It's just a small Go program (in package main). The only thing of note is the //go:build constraint that tells the Go toolchain to ignore this file when building the project [3]. Indeed, gen.go is not a part of the package; it's in package main itself and is intended to be run with go generate instead of being compiled into the package.

The standard library has many examples of small programs intended to be invoked with go run that serve as generators.

The typical pattern is that 3 files are involved in code generation, and these all coexist in the same directory/package:

  • The source file contains some of the package's code, along with a magic comment to invoke a generator with go run.
  • The generator, which is a single .go file with package main; this generator is invoked by the go run in a magic comment from the source file to produce the generated file. The generator .go file will typically have a //go:build ignore constraint to exclude it from the build of the package itself.
  • The generated file is emitted by the generator; in some conventions it would have the same name as the source file, but followed by _gen (like pack.go --> pack_gen.go); alternatively it could be some sort of prefix (like gen). The code in the generated file is in the same package as the code in the source file. In many cases, the generated file contains some implementation details as unexported symbols; the source file can refer to this in its code because the two files are in the same package.

Of course, none of this is mandated by the tooling - it just describes a common convention; specific projects can be set up in a different way (where a single generator emits code for multiple packages, for example).

Advanced features

This section discusses some of the advanced or lesser used features of go generate.

The -command flag

This flag lets us define aliases for go:generate lines; this could be useful if some generator was a multi-word command that we wanted to shorten for multiple invocations.

The original motivation was likely to shorten go tool yacc to just yacc with:

//go:generate -command yacc go tool yacc

After which yacc could be invoked multiple times with just this 4-letter name instead of three words.

Interestingly, go tool yacc was removed from the core Go toolchain in 1.8, and I haven't found any usage of -command in either the main Go repository (outside of testing go generate itself) or the x/tools modules.

The -run flag

This flag is for the go generate command itself, used to select which generators to run. Recall our simple example where we had 3 invocations of samplegentool in the same project. We can select only one of them to run with the -run flag:

$ go generate -run multi ./...
Running samplegentool go on mypack.go
  cwd = /tmp/mymod/mypack
  os.Args = []string{"samplegentool", "arg1", "multiword arg"}
   GOARCH = amd64
   GOOS = linux
   GOFILE = mypack.go
   GOLINE = 3
   GOPACKAGE = mypack
   DOLLAR = $

The utility of this should be obvious for debugging: in a large project with multiple generators, we often want to run only a subset for debugging / quick edit-run loop purposes.

DOLLAR

Of the env vars auto-magically passed into generators, one stands out - DOLLAR. What is it for? Why dedicate an env var to a character? There is no use of this env var in the Go source tree.

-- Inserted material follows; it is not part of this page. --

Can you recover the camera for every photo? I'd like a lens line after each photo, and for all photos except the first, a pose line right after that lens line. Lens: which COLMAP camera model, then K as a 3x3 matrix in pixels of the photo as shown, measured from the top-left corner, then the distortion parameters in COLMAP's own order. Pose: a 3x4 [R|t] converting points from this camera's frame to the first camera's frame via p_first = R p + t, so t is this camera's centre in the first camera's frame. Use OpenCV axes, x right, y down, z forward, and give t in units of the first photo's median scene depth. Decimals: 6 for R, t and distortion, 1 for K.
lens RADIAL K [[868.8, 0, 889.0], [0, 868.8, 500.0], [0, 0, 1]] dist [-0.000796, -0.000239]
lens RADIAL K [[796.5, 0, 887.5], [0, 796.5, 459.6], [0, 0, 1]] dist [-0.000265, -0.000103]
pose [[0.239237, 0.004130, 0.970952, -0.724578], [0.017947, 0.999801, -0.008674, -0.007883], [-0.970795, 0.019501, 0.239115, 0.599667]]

The origin of DOLLAR can be traced to this commit by Rob Pike. As the change description says, the motivation here is passing the $ char into a generator without complicated shell escaping. This is useful if go generate invokes a shell script or something that takes a regexp as an argument.

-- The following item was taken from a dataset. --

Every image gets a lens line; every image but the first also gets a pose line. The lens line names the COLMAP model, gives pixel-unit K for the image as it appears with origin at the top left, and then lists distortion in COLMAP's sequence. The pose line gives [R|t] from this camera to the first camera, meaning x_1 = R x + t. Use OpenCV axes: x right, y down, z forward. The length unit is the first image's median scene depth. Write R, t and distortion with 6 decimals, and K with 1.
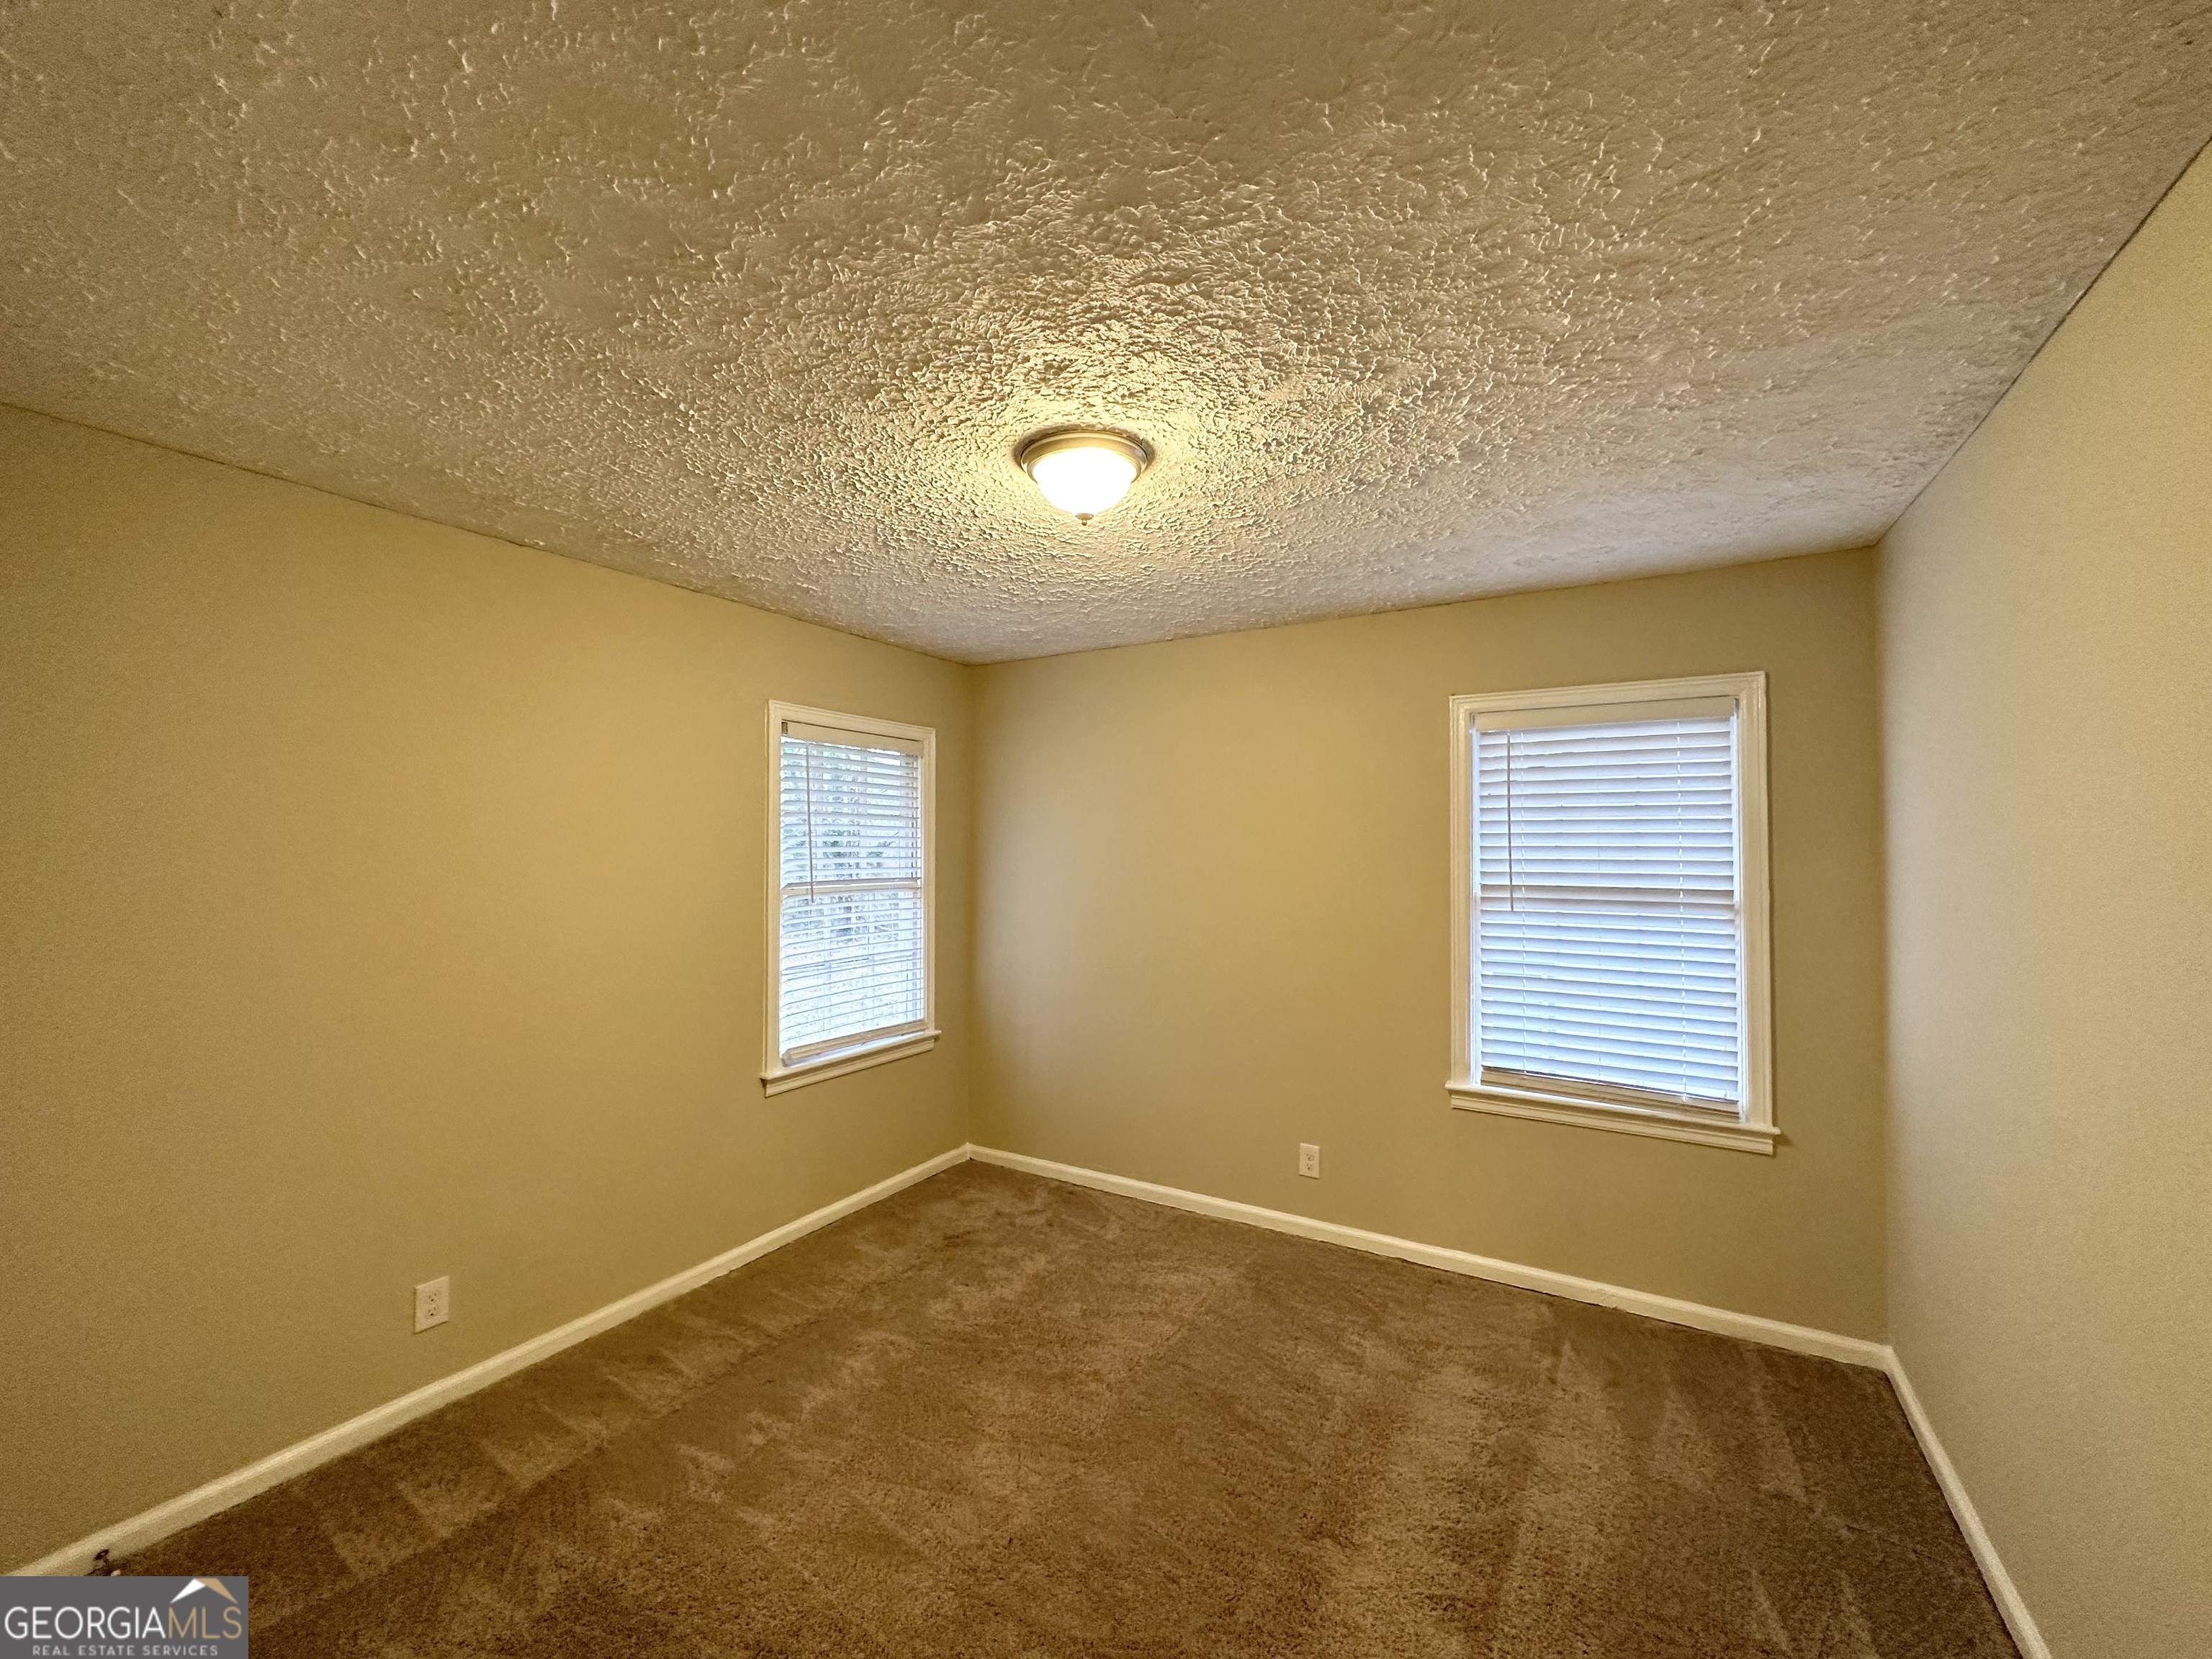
lens RADIAL K [[881.6, 0, 1099.4], [0, 881.6, 839.0], [0, 0, 1]] dist [-0.003903, 0.001081]
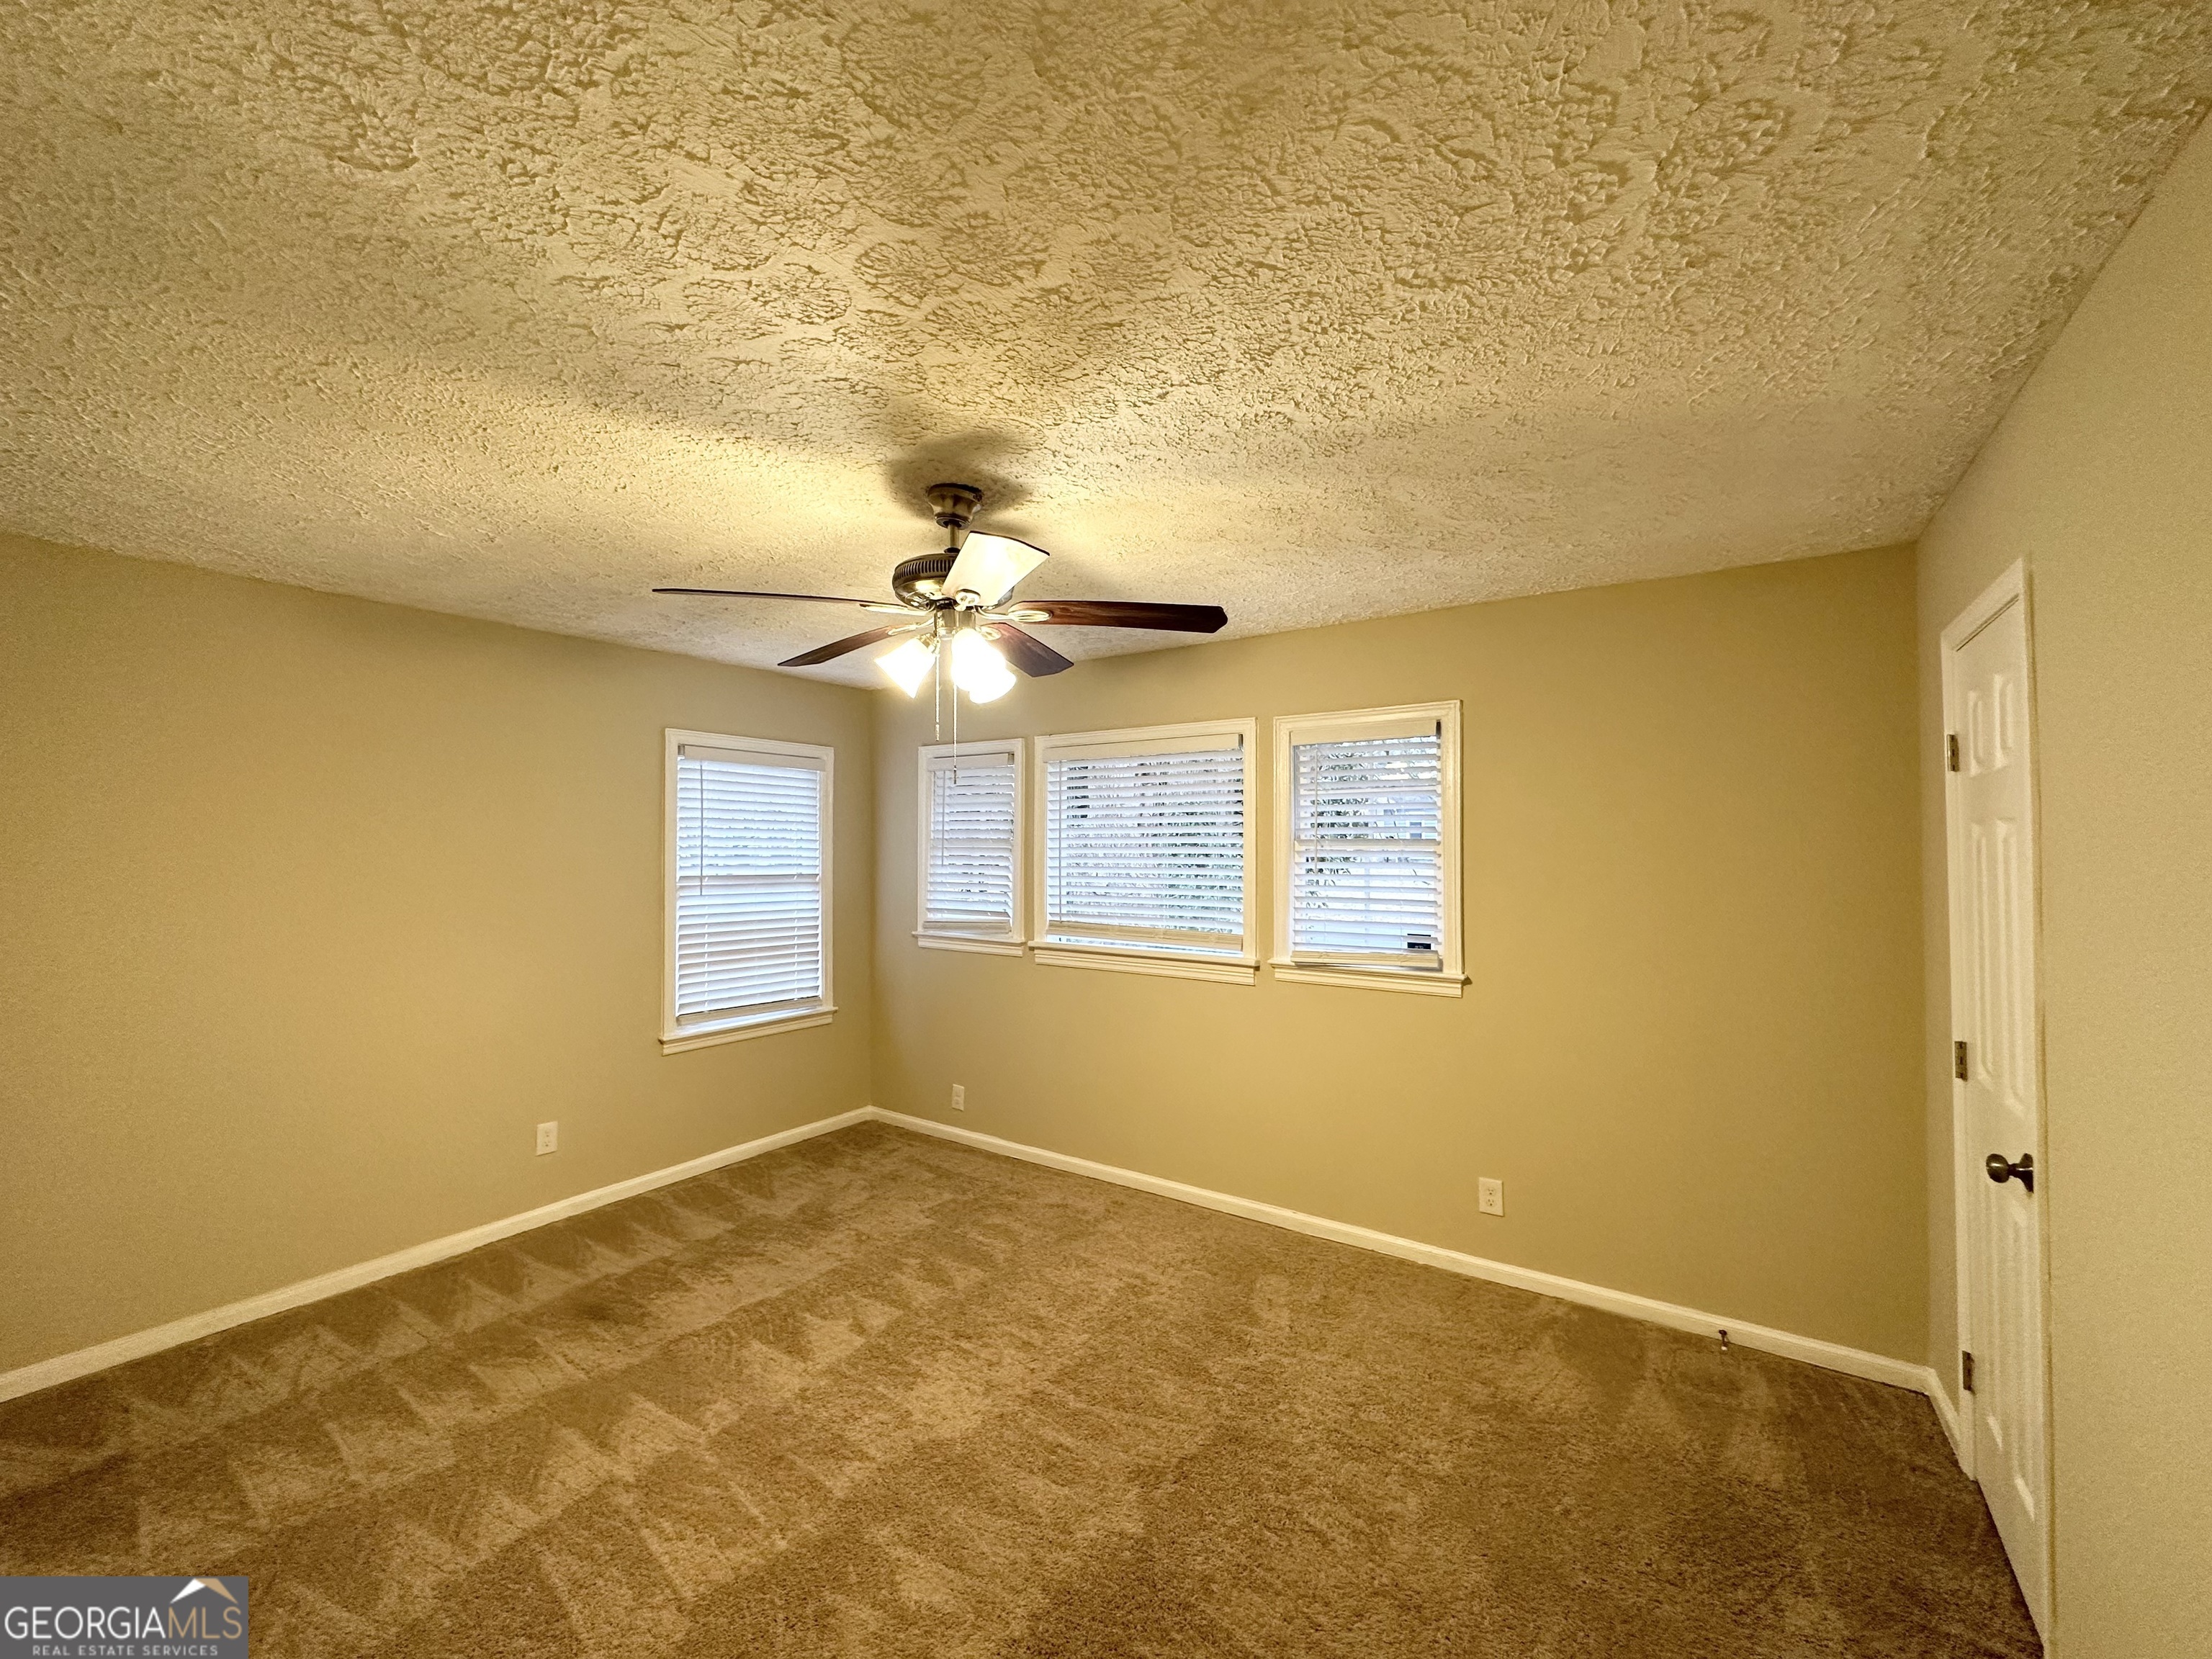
lens RADIAL K [[881.6, 0, 1117.9], [0, 881.6, 838.3], [0, 0, 1]] dist [-0.003903, 0.001081]
pose [[0.998106, 0.001246, -0.061507, 0.255867], [-0.001744, 0.999966, -0.008044, 0.003621], [0.061494, 0.008136, 0.998074, -0.138165]]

The effect of DOLLAR can be observed with our samplegentool generator. If we change one of the magic comments to:

//go:generate samplegentool arg1 $somevar

The generator reports its arguments to be

os.Args = []string{"samplegentool", "arg1", ""}

This is because $somevar is interpreted by the shell as referencing the somevar variable, which doesn't exist so its default value is empty. Instead we can use DOLLAR as follows:

//go:generate samplegentool arg1 ${DOLLAR}somevar

And then the generator reports

os.Args = []string{"samplegentool", "arg1", "$somevar"}

[1]An alternative approach is place a link to samplegentool in the GOBIN directory. If your GOBIN is not set, it defaults to GOPATH/bin. If GOPATH is not set either (which is what I do, since I'm all in on modules), it should be in $HOME/go/bin.
[2]The sort package is a very interesting example, because it actually parses the code of the package using go/parser and go/ast and uses that as a basis for generating an alternative version. This approach may change with CL 353069, though.
[3]Looking at real-world examples of build constraints you'll likely see // +build ignore instead. This is the older syntax which was superseded by the go:build syntax in Go 1.17. For the time being, most generators will likely include both kinds of constraints, to support building with Go 1.16 and earlier, as well as future-proofing for upcoming releases.